RECORDS PROVIDED

%%

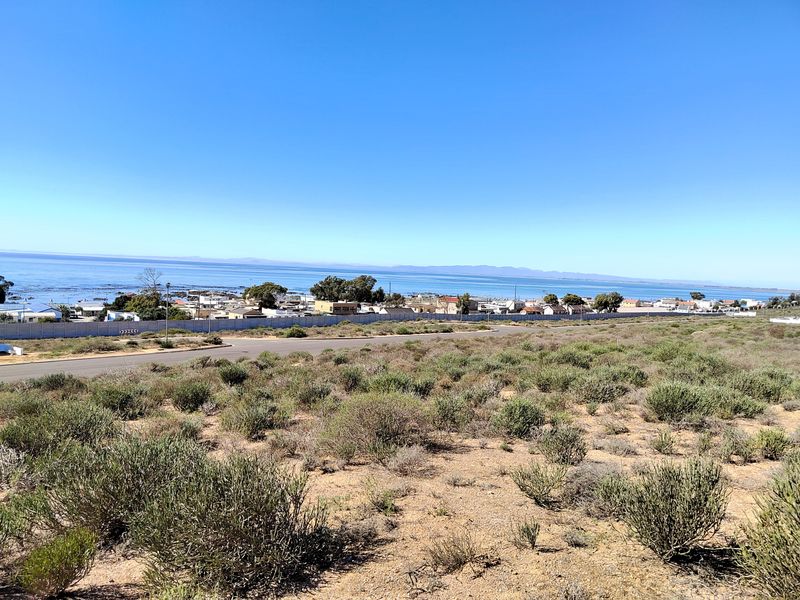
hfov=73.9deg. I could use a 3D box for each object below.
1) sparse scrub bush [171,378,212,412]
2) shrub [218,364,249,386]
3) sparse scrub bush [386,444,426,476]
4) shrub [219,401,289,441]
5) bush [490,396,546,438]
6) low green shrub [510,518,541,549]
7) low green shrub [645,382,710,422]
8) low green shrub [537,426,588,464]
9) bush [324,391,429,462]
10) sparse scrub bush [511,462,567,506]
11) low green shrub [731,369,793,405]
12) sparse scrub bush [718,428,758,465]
[{"bbox_3d":[-3.870,1.781,9.914,0.731,0.615,0.671,3,3,0],"label":"sparse scrub bush"},{"bbox_3d":[-4.141,1.843,13.243,0.748,0.577,0.689,2,3,-17],"label":"shrub"},{"bbox_3d":[0.074,1.635,5.507,0.415,0.280,0.382,3,3,2],"label":"sparse scrub bush"},{"bbox_3d":[-2.110,1.759,7.759,1.001,0.561,0.818,3,3,0],"label":"shrub"},{"bbox_3d":[1.606,1.592,7.202,0.744,0.552,0.683,3,3,0],"label":"bush"},{"bbox_3d":[0.887,1.650,3.755,0.208,0.201,0.180,3,3,0],"label":"low green shrub"},{"bbox_3d":[4.139,1.492,7.888,0.981,0.540,0.903,4,4,28],"label":"low green shrub"},{"bbox_3d":[1.830,1.628,5.948,0.548,0.408,0.504,3,3,0],"label":"low green shrub"},{"bbox_3d":[-0.268,1.462,6.399,1.304,0.704,1.200,3,3,-2],"label":"bush"},{"bbox_3d":[1.205,1.605,4.622,0.477,0.364,0.414,3,3,0],"label":"sparse scrub bush"},{"bbox_3d":[6.283,1.470,9.203,1.075,0.573,0.989,5,4,35],"label":"low green shrub"},{"bbox_3d":[3.560,1.512,5.583,0.400,0.372,0.368,5,4,33],"label":"sparse scrub bush"}]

%%

EXERCISE GOAL
Pick out each line of the items that contains the word "green" and copy those lines. Case counts.

TASK SOLUTION
6) low green shrub [510,518,541,549]
7) low green shrub [645,382,710,422]
8) low green shrub [537,426,588,464]
11) low green shrub [731,369,793,405]
[{"bbox_3d":[-3.870,1.781,9.914,0.731,0.615,0.671,3,3,0],"label":"sparse scrub bush"},{"bbox_3d":[-4.141,1.843,13.243,0.748,0.577,0.689,2,3,-17],"label":"shrub"},{"bbox_3d":[0.074,1.635,5.507,0.415,0.280,0.382,3,3,2],"label":"sparse scrub bush"},{"bbox_3d":[-2.110,1.759,7.759,1.001,0.561,0.818,3,3,0],"label":"shrub"},{"bbox_3d":[1.606,1.592,7.202,0.744,0.552,0.683,3,3,0],"label":"bush"},{"bbox_3d":[0.887,1.650,3.755,0.208,0.201,0.180,3,3,0],"label":"low green shrub"},{"bbox_3d":[4.139,1.492,7.888,0.981,0.540,0.903,4,4,28],"label":"low green shrub"},{"bbox_3d":[1.830,1.628,5.948,0.548,0.408,0.504,3,3,0],"label":"low green shrub"},{"bbox_3d":[-0.268,1.462,6.399,1.304,0.704,1.200,3,3,-2],"label":"bush"},{"bbox_3d":[1.205,1.605,4.622,0.477,0.364,0.414,3,3,0],"label":"sparse scrub bush"},{"bbox_3d":[6.283,1.470,9.203,1.075,0.573,0.989,5,4,35],"label":"low green shrub"},{"bbox_3d":[3.560,1.512,5.583,0.400,0.372,0.368,5,4,33],"label":"sparse scrub bush"}]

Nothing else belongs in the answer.